O trabalho do Humanizarte foi também requisitado por outros serviços e para ações pontuais e o projeto atende estas demandas sempre que possível. A condição é que a ação possa ser adequada à filosofia do projeto, que ofereça as condições necessárias à sua execução e que haja membros do projeto com tempo disponível para o planejamento e efetivação da atividade. Assim ocorreram o projeto Arte no CAPS Paloça, em 2013, respondendo a convite da Profa. Gabriela Luiza Campos, da Unisul e então mestranda do Programa de Pós Graduação em Saúde Mental e Atenção Psicossocial da UFSC. Ocorreram oficinas de dança, conforme decidido com as pessoas atendidas naquele CAPS, durante três semestres. A oficina levou a uma apresentação do grupo no Encontro Catarinense de Saúde Mental de 2013, tendo a Secretaria de Saúde de Palhoça uma presença como parceira.
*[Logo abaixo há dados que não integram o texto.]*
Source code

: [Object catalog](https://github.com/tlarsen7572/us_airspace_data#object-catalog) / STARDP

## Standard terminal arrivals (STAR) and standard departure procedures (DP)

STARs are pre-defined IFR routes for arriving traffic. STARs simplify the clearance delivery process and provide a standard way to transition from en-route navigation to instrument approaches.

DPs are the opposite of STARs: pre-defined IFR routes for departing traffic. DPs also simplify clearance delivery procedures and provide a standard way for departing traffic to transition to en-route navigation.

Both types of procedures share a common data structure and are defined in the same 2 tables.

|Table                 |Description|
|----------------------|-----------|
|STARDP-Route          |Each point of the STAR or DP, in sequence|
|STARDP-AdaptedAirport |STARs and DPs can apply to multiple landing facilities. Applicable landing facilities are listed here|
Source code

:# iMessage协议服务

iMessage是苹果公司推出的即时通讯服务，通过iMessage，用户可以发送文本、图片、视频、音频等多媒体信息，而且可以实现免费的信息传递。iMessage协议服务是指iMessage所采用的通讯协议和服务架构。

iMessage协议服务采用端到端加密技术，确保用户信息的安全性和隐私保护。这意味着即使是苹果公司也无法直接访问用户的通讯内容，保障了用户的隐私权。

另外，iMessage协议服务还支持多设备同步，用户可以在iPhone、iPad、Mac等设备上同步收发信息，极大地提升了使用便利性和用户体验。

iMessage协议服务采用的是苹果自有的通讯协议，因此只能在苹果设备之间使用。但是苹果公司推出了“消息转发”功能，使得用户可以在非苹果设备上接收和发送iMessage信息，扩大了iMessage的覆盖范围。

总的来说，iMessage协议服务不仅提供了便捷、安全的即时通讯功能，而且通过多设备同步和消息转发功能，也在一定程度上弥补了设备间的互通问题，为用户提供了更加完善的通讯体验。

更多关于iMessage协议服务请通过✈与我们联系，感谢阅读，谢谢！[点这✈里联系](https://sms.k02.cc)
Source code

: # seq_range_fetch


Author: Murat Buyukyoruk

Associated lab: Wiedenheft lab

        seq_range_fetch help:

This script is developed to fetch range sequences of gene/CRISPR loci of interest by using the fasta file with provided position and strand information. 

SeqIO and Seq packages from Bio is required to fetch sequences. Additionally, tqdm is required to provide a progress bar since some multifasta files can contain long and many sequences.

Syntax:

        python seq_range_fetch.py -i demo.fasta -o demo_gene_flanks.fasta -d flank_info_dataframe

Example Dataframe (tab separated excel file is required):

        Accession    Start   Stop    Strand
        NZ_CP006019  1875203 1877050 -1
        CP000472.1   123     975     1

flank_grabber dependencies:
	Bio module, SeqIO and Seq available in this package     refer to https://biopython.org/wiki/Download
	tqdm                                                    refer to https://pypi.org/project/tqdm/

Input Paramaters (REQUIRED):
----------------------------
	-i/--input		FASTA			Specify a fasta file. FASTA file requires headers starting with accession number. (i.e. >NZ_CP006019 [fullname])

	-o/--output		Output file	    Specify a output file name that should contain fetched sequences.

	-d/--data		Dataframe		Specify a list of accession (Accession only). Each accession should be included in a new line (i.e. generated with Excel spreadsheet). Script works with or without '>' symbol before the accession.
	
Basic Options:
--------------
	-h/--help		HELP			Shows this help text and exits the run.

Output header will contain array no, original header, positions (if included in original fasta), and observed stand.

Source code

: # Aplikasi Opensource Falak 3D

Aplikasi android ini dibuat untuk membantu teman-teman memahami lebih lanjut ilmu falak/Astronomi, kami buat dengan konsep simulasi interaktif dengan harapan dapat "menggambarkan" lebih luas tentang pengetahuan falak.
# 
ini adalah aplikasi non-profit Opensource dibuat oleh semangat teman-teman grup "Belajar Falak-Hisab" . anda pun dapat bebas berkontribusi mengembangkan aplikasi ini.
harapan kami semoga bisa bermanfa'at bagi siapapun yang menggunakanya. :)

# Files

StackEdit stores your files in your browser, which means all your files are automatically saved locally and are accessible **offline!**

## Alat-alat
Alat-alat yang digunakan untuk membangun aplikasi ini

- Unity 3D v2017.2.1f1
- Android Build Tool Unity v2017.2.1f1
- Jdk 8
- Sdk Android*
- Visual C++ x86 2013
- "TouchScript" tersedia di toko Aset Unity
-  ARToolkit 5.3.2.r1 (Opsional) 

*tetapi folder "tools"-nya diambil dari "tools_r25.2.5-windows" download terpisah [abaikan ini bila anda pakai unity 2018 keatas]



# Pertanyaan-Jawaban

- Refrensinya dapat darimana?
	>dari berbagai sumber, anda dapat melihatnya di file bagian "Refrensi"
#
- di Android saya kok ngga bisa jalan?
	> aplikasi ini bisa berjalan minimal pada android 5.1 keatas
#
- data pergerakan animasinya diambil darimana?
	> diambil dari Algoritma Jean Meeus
O projeto foi suspenso ao final deste período devido à ausência das condições mínimas de trabalho acordadas.

Outro projeto, iniciado em 2014, foi o Arte no CAPSi, por solicitação da Coordenadora do CAPS infant0-juvenil de Florianópolis, Fernanda Nicolazzi. Nesta ação os membros do Humanizarte atuaram nas oficinas lideradas pelos profissionais do CAPSi e oferecidas em grupos de crianças e adolescentes. O projeto não teve continuidade a partir do ano de 2015, mas não houve uma avaliação final em conjunto que proporcionasse uma visão do processo como um todo. Isto ocorreu embora não houvesse nenhum problema de relacionamento com a Coordenação ou com as pessoas que dialogavam com o Humanizarte representando as equipes.

Além destas, o Humanizarte atendeu diversas ações pontuais, apresentando-se em eventos atuantes da saúde, como a Semana da Fonoaudiologia, Encontros de Saúde em escolas do ensino médio e visitas a asilos de idosos, creches e outros estabelecimentos de saúde, alguns em conjunto com os Terapeutas da Alegria.